_Data for the task:_
◆ ◆ ◆ ◆ ◆ ◆ ◆
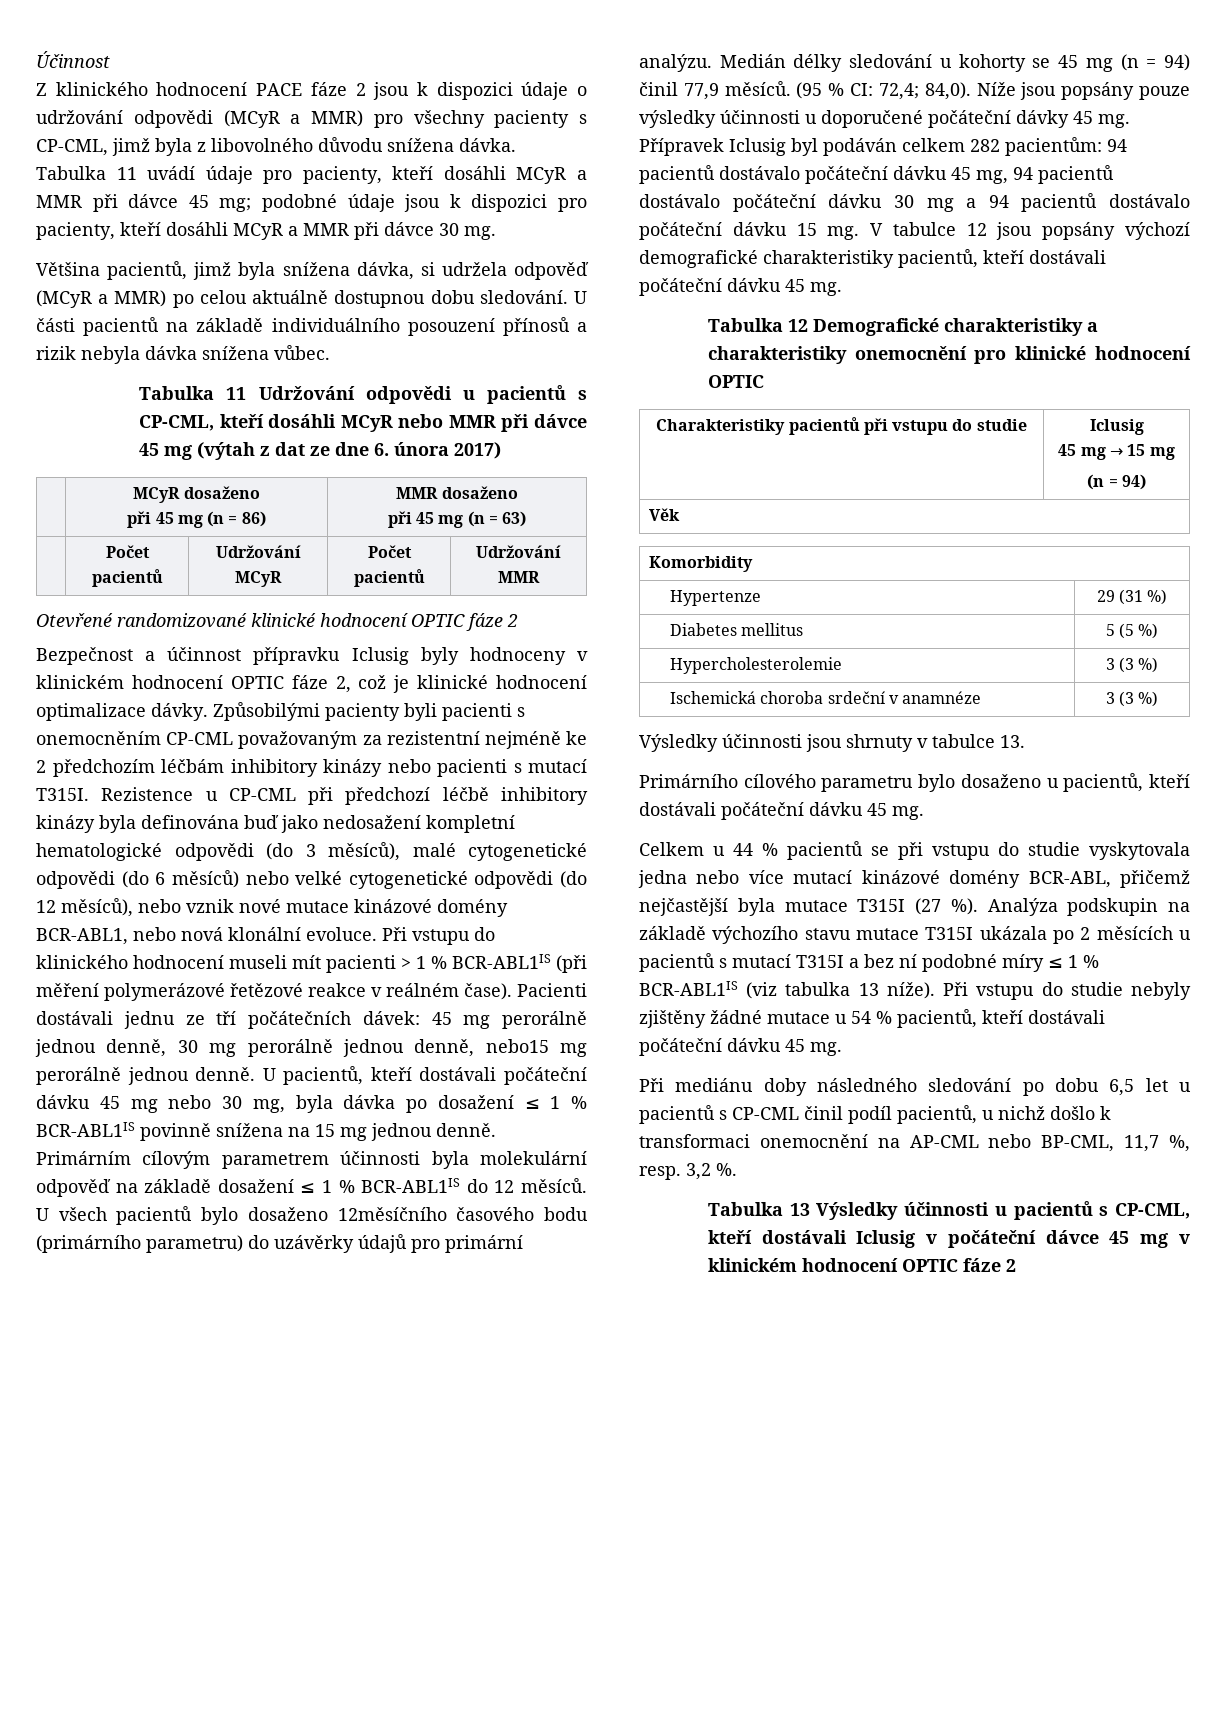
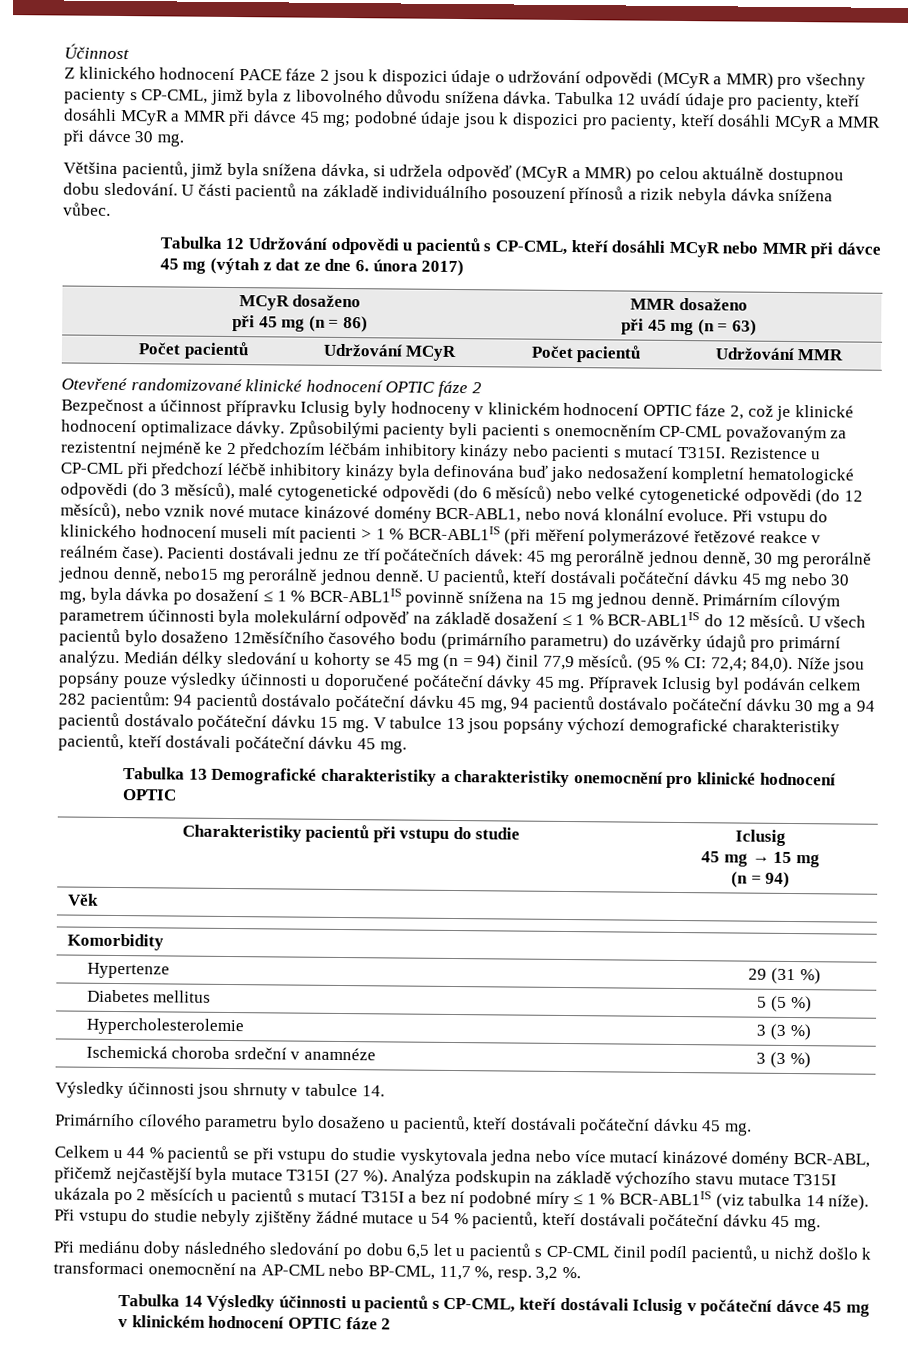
[116,167,137,180] 11 -> [617,93,637,105] 12
[226,387,247,400] 11 -> [225,237,245,250] 12
[966,223,987,236] 12 -> [445,717,465,730] 13
[787,319,808,332] 12 -> [188,768,208,780] 13
[1000,735,1025,748] 13. -> [361,1085,385,1097] 14.
[858,983,879,996] 13 -> [805,1195,825,1207] 14
[789,1203,810,1216] 13 -> [183,1295,203,1307] 14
◆ ◆ ◆ ◆ ◆ ◆ ◆
_Aim of the exercise:_ All lines from the one containing "[858,983,879,996] 13 ->" through the end of the data, and no others, are to be given again word for word.

_Exercise output:_
[858,983,879,996] 13 -> [805,1195,825,1207] 14
[789,1203,810,1216] 13 -> [183,1295,203,1307] 14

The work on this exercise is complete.